DNA testing to identify the specific mutation in an individual’s Porphyria-causing gene is the most specific and sensitive test to confirm the diagnosis of a specific Porphyria. Before requesting DNA testing, it is recommended that patients have biochemical testing (urinary, stool and/or plasma porphyrins and porphyrin precursors (ALA and PBG) and/or enzyme assays).
The acute porphyrias now have two treatments. Panhematin is used to halt acute attacks and prevent attacks and Givlaari is used to reduce the number of attacks. Please see the following websites for in-depth information about each treatment. The APF will be updating our website to include information about both treatments and our Member Stories section to reflect patient experiences with both treatments.
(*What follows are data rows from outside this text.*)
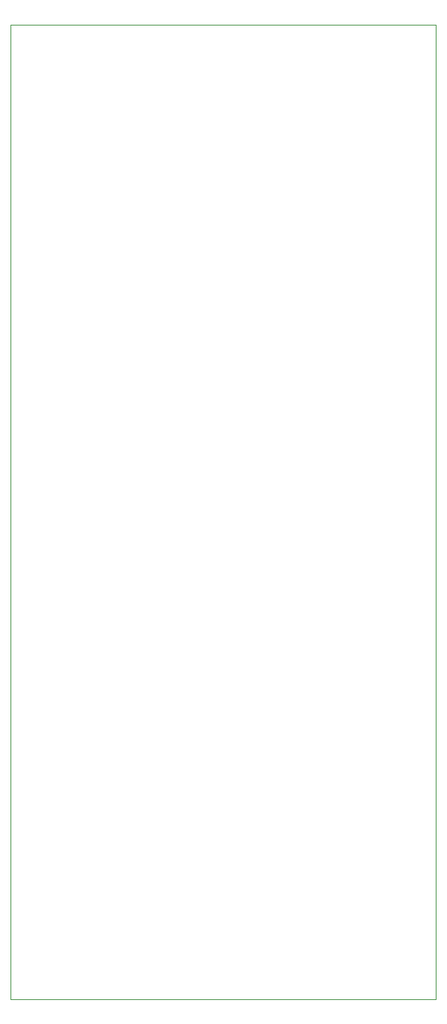
<source format=gbr>
%TF.GenerationSoftware,KiCad,Pcbnew,8.0.5*%
%TF.CreationDate,2025-07-27T14:10:40-07:00*%
%TF.ProjectId,Cashout Station,43617368-6f75-4742-9053-746174696f6e,rev?*%
%TF.SameCoordinates,Original*%
%TF.FileFunction,Profile,NP*%
%FSLAX46Y46*%
G04 Gerber Fmt 4.6, Leading zero omitted, Abs format (unit mm)*
G04 Created by KiCad (PCBNEW 8.0.5) date 2025-07-27 14:10:40*
%MOMM*%
%LPD*%
G01*
G04 APERTURE LIST*
%TA.AperFunction,Profile*%
%ADD10C,0.050000*%
%TD*%
G04 APERTURE END LIST*
D10*
X119000000Y-36500000D02*
X167000000Y-36500000D01*
X167000000Y-146500000D01*
X119000000Y-146500000D01*
X119000000Y-36500000D01*
M02*

</source>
For the acute Porphyrias, hospitalization is often necessary for acute attacks. Medications for pain, nausea and vomiting, and close observation are generally required with monitoring of salt and water balance. Harmful drugs should be stopped. Attacks are treated with either glucose loading or intravenous administration of hemin (Panhematin®). Attacks can be prevented in many cases by avoiding harmful drugs (Safe/Unsafe Drug Database) and adverse dietary practices (Diet and Nutrition).
The treatment of ALAD Porphyria is directed toward the specific symptoms that are present in each individual. Because there have been so few cases of ALAD Porphyria, there is only limited information on treatment for the disorder.
Avoidance of triggering factors such as alcohol, certain drugs, fasting, and low carbohydrate diets is recommended for affected individuals. The specific drugs that may need to be avoided in one person can differ from the drugs that need to be avoided in another.
Two standard treatments for acute Porphyrias in general are intravenous infusions of hemin and supplementation with glucose. However, these therapies have not been universally effective in treating individuals with ALAD Porphyria.
Hemin is an orphan drug that has been approved by the Food and Drug Administration (FDA) for the treatment of acute Porphyria. The drug known as Panhematin® (hemin for injection) is usually given to treat an acute attack.
Wearing a Medic Alert bracelet or the use of a wallet card is advisable in individuals who have ADP.